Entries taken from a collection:
******
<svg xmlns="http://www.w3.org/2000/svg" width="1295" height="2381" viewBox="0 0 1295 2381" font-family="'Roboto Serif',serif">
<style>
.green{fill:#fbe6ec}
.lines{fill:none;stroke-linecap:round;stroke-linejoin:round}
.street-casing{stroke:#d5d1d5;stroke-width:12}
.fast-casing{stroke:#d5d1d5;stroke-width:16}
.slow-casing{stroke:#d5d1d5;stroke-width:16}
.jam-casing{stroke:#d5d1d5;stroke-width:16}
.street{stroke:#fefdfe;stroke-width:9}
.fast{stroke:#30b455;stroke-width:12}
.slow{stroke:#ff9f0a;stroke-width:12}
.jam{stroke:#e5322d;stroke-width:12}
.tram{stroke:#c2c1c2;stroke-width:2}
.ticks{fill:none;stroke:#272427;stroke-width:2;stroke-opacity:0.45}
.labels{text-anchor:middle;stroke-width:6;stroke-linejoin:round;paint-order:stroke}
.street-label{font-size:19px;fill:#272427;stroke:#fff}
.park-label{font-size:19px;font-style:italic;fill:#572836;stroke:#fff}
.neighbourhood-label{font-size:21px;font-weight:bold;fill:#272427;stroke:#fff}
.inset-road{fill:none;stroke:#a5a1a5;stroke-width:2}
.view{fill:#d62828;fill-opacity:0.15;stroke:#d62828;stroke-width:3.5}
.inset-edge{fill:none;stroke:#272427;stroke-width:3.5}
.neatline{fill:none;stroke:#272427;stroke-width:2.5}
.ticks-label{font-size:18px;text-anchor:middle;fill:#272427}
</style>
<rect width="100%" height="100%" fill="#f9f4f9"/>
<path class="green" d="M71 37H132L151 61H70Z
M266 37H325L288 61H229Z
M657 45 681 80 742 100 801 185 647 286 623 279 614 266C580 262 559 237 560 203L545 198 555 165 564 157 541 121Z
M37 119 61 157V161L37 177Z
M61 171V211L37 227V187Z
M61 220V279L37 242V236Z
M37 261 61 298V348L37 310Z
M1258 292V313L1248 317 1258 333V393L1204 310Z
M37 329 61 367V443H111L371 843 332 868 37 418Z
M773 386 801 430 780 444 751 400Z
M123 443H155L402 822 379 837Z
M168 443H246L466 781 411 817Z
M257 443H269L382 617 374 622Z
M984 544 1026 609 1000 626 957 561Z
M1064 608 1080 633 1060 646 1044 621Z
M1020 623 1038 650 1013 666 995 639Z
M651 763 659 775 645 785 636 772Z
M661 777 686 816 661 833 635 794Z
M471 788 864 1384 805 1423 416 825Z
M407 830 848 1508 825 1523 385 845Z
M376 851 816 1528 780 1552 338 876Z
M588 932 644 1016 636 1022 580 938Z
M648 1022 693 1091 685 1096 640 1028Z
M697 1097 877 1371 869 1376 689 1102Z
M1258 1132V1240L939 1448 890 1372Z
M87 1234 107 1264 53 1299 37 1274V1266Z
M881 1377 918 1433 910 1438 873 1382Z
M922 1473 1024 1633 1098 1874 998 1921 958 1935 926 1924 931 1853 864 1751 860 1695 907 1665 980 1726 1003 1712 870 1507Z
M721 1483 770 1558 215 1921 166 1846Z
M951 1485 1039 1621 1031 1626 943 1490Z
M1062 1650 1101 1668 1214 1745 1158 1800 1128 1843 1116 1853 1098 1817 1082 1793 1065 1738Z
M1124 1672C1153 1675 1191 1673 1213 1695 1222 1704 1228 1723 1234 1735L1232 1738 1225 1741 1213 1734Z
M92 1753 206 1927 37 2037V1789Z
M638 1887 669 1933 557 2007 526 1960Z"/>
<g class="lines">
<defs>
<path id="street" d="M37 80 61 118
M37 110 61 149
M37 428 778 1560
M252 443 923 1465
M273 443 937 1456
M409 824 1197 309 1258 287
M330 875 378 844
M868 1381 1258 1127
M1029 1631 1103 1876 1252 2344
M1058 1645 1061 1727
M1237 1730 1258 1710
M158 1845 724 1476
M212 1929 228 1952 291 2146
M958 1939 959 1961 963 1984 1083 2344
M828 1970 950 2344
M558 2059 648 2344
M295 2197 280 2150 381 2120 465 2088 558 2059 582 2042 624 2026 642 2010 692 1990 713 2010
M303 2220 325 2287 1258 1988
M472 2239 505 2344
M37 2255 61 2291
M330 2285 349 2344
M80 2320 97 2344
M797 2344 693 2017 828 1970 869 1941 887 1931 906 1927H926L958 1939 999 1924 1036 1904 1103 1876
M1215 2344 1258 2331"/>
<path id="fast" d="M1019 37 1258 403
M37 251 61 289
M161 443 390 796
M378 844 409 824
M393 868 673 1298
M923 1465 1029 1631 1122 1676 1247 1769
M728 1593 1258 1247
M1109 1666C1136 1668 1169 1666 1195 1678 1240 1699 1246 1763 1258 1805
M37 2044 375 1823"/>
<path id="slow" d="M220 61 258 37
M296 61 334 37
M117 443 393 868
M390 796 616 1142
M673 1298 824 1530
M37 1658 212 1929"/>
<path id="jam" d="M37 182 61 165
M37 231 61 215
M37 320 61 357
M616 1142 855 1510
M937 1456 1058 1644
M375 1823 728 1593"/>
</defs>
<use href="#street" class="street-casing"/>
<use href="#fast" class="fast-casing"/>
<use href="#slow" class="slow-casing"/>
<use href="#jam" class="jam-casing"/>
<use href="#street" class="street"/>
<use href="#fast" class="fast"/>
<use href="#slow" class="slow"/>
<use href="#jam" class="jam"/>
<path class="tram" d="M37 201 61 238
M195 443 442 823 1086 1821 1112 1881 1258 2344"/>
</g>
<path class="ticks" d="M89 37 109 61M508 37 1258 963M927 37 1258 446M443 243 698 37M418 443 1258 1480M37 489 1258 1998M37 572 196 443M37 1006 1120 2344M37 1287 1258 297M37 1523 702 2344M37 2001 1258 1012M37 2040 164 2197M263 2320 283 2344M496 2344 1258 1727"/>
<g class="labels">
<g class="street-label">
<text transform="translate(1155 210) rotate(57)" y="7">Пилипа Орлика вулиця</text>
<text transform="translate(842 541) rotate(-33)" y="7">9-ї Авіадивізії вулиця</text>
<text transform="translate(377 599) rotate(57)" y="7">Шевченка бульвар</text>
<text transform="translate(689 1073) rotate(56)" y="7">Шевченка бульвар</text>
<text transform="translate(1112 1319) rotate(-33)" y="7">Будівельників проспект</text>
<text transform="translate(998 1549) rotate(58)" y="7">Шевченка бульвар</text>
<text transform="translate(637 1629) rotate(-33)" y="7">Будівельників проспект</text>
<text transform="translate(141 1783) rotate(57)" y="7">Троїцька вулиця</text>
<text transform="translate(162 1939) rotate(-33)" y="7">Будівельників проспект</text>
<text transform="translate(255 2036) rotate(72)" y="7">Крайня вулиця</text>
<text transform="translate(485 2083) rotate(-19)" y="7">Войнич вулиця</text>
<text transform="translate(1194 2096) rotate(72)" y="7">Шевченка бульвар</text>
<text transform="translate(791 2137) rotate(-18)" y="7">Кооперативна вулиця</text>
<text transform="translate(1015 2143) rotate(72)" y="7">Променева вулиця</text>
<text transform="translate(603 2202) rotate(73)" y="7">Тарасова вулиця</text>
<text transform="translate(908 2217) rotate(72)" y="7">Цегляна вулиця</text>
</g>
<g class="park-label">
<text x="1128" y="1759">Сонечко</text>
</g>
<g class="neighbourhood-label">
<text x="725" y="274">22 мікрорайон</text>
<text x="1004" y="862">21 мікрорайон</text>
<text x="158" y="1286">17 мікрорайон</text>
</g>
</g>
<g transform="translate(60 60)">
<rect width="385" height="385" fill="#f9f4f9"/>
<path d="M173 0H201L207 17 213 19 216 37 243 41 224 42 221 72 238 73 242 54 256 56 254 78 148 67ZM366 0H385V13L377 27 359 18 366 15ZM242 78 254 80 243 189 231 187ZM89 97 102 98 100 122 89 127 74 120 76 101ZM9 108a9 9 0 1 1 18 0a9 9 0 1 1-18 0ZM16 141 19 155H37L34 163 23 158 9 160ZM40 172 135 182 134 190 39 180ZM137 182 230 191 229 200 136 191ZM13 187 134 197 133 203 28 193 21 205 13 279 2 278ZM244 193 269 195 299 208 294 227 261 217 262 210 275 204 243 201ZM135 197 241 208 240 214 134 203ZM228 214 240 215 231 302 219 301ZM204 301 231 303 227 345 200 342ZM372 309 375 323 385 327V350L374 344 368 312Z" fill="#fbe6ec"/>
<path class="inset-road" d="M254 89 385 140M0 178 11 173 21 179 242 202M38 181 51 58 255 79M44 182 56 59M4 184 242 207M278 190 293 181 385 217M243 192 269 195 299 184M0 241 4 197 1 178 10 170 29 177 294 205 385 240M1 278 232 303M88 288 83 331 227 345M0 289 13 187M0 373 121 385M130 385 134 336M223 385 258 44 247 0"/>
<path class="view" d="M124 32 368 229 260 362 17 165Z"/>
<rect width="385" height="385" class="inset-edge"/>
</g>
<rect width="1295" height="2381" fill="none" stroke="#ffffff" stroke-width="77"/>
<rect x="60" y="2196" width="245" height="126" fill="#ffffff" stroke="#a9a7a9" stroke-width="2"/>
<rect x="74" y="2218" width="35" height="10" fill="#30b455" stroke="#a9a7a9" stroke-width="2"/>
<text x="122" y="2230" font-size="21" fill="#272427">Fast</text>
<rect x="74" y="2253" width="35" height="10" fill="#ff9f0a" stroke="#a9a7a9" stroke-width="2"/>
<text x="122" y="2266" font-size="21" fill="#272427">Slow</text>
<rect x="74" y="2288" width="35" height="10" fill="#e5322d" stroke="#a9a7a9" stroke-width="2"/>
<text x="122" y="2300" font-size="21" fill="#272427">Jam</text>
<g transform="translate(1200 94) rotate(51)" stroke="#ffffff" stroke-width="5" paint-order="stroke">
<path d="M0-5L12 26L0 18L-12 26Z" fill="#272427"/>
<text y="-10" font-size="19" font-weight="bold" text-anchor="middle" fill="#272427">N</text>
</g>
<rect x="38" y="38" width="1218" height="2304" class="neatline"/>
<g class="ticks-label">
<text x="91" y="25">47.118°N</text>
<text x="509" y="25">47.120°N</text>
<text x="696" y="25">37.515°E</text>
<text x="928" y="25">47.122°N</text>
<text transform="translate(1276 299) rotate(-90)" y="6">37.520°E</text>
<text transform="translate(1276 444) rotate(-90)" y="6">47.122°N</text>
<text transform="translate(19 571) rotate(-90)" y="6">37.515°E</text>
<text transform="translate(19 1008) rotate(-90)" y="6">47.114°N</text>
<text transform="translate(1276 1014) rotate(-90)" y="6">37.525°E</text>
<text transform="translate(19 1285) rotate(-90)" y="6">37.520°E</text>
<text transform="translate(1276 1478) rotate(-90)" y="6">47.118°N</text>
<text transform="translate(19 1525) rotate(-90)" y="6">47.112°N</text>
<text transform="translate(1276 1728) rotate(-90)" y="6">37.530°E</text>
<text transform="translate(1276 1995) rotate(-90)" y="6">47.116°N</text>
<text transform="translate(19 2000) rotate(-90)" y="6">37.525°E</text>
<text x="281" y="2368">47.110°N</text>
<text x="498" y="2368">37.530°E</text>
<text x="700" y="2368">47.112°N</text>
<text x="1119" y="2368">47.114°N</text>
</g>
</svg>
******
#### What you should do:
Wherever a line above contains "labels", copy that line.

#### Task solution:
.labels{text-anchor:middle;stroke-width:6;stroke-linejoin:round;paint-order:stroke}
<g class="labels">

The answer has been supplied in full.